* **Excerpt**
WEEKS
10~11 NEWS - Thrace, Alexandroupoli,
the Evros Delta, Dadia Forest Reserve, and Central Macedonia:
From Cape
Tenaro at the southern tip of mainland Greece, we have travelled 2,500
miles up through the Peloponnese, Central Greece, Macedonia and finally
Thrace, and 7 weeks later, we achieved our goal of reaching the
northernmost point at the Bulgarian border crossing of Ormenio.
Click on highlighted area
for details of
Thrace and Eastern Macedonia
On an intensely hot morning, we
crossed the River Nestos into Thrace, Greece's most recent territorial
acquisition dating from the notorious Treaty of Lausanne of 1923 which
partitioned Greater Thrace between Greece and Turkey.
In the population
exchange that followed, 400,000 Greek Muslims were forcibly evacuated to
Turkey, and over 1 million displaced Asiatic and Eastern Thracian Greeks
were relocated to Northern Greece; the effects of this ethnic cleansing
are still to be seen today. Western Thrace Muslims were exempted from
the population exchange and continue to live in the region, in return
for a continued Greek presence in Istanbul. Out of a total population of
390,000 in Greek Thrace, officially at least 120,000 are Muslim, mostly
Turkish but also many Roma and Slavic-speaking Pomaks. Despite Greek
governmental claims that this racial mix coexists amicably, Muslims
point to marked discrimination. Thrace with its tense ethnic diversity
is clearly a political dilemma for modern Greece. We went with an open
mind, but as visitors it was difficult to make objective judgement other
than the observable reality that contemporary Thracian Greeks appeared
as prosperous as elsewhere, but the impoverished down-and-outs we saw
were evidently non-Greek.

* **Extracted information**
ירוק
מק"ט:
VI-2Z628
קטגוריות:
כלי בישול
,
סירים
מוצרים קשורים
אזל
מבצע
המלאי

* **Brief**
Reproduce the passage of the account of Thrace starting at "Click on highlighted" and ending at "Greece and Turkey.". The listing is separate material and has no connection to the account of Thrace.

* **Answer section**
Click on highlighted area
for details of
Thrace and Eastern Macedonia
On an intensely hot morning, we
crossed the River Nestos into Thrace, Greece's most recent territorial
acquisition dating from the notorious Treaty of Lausanne of 1923 which
partitioned Greater Thrace between Greece and Turkey.